The Reflex workflow enables uniform sequence coverage of long contiguous sequence targets in large numbers of samples at low cost on desktop next-generation sequencers. The method requires small amounts of input genomic DNA and can be used to target members of multi-gene families with high specificity. The technique is platform-agnostic, having been used successfully on Roche 454, Ion Torrent and Illumina platforms.
Current next-generation sequencing (NGS) platforms require that adaptors are added to the ends of short target DNA fragments to be sequenced. Adding a multiplex identifier (MID), a short DNA barcode that identifies the sample, with the sequencing adaptor allows multiple DNA samples to be processed in a single sequencing run. Typically, individual samples are prepared and then pooled at the sequencing step, requiring expensive and labor-intensive preparation methods: thus, for targeted re-sequencing, sample preparation costs dominate the overall cost.

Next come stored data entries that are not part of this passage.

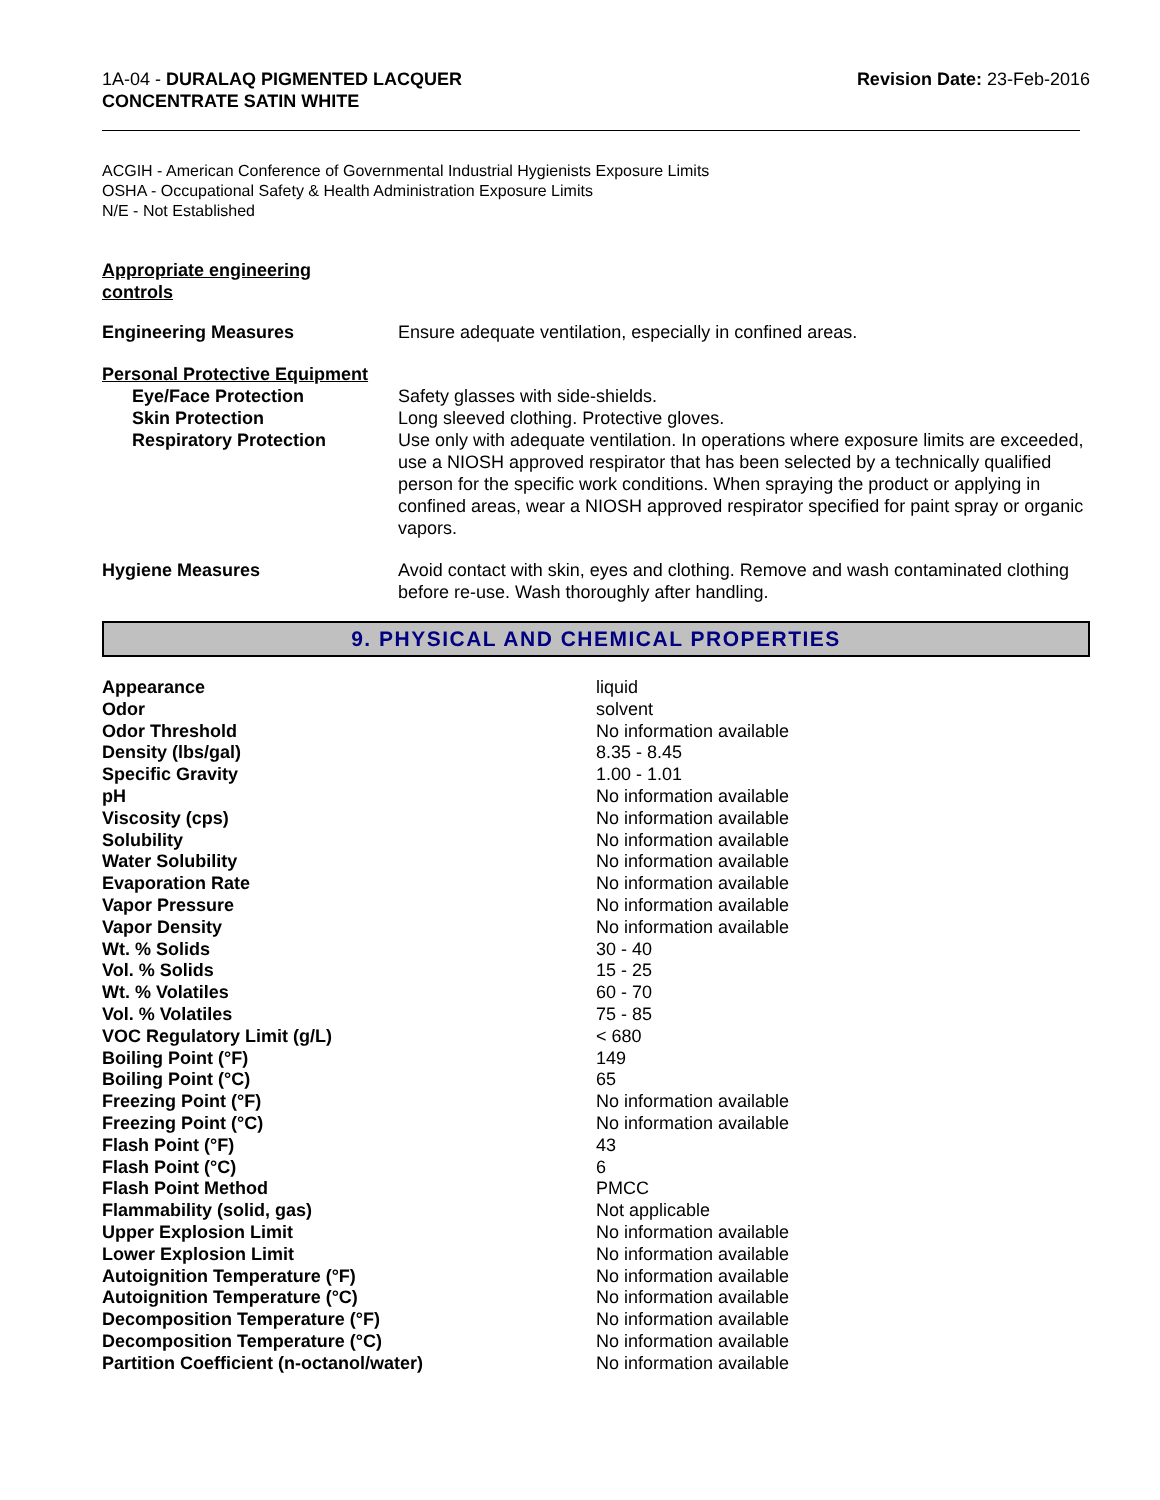1A-04 - DURALAQ PIGMENTED LACQUER
CONCENTRATE SATIN WHITE
Revision Date: 23-Feb-2016
ACGIH - American Conference of Governmental Industrial Hygienists Exposure Limits
OSHA - Occupational Safety & Health Administration Exposure Limits
N/E - Not Established
Appropriate engineering
controls
| Engineering Measures | Ensure adequate ventilation, especially in confined areas. |
| Personal Protective Equipment | |
| Eye/Face Protection | Safety glasses with side-shields. |
| Skin Protection | Long sleeved clothing. Protective gloves. |
| Respiratory Protection | Use only with adequate ventilation. In operations where exposure limits are exceeded, use a NIOSH approved respirator that has been selected by a technically qualified person for the specific work conditions. When spraying the product or applying in confined areas, wear a NIOSH approved respirator specified for paint spray or organic vapors. |
| Hygiene Measures | Avoid contact with skin, eyes and clothing. Remove and wash contaminated clothing before re-use. Wash thoroughly after handling. |
9. PHYSICAL AND CHEMICAL PROPERTIES
| Appearance | liquid |
| Odor | solvent |
| Odor Threshold | No information available |
| Density (lbs/gal) | 8.35 - 8.45 |
| Specific Gravity | 1.00 - 1.01 |
| pH | No information available |
| Viscosity (cps) | No information available |
| Solubility | No information available |
| Water Solubility | No information available |
| Evaporation Rate | No information available |
| Vapor Pressure | No information available |
| Vapor Density | No information available |
| Wt. % Solids | 30 - 40 |
| Vol. % Solids | 15 - 25 |
| Wt. % Volatiles | 60 - 70 |
| Vol. % Volatiles | 75 - 85 |
| VOC Regulatory Limit (g/L) | < 680 |
| Boiling Point (°F) | 149 |
| Boiling Point (°C) | 65 |
| Freezing Point (°F) | No information available |
| Freezing Point (°C) | No information available |
| Flash Point (°F) | 43 |
| Flash Point (°C) | 6 |
| Flash Point Method | PMCC |
| Flammability (solid, gas) | Not applicable |
| Upper Explosion Limit | No information available |
| Lower Explosion Limit | No information available |
| Autoignition Temperature (°F) | No information available |
| Autoignition Temperature (°C) | No information available |
| Decomposition Temperature (°F) | No information available |
| Decomposition Temperature (°C) | No information available |
| Partition Coefficient (n-octanol/water) | No information available |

Population Genetics CEO, Alan Schafer said that this issue motivated Population Genetics founder, Nobel Laureate Sydney Brenner, to invent a technique that can perform sample preparation on a pooled population of long ‘parent’ DNA fragments which are already appended with adaptors and MIDs, to generate smaller, sequencer-ready, ‘daughter’ amplicons that preserve the adaptors and MIDs.
“Many laboratories are interrogating the same genomic regions in many hundreds, if not thousands, of samples and can benefit from the sample-scale efficiencies of Reflex”. “When coupled with sequencers that allow an extra indexing run, the method can be used to simultaneously sequence thousands of samples in a single run”, he said. The company has already used the Reflex workflow in this way to extract and sequence a gene target from 3000 human genomic DNA samples as part of an on-going disease susceptibility collaboration.
Reflex technology also has the potential to generate long reads within and beyond each starting long range PCR product by propagating molecular identifiers across a contiguous region (in development at Population Genetics). The resulting data can inform haplotyping, genome phasing and RNA isoform identification using short-read NGS platforms, extending its value in providing coverage of clinically important genes and genomes.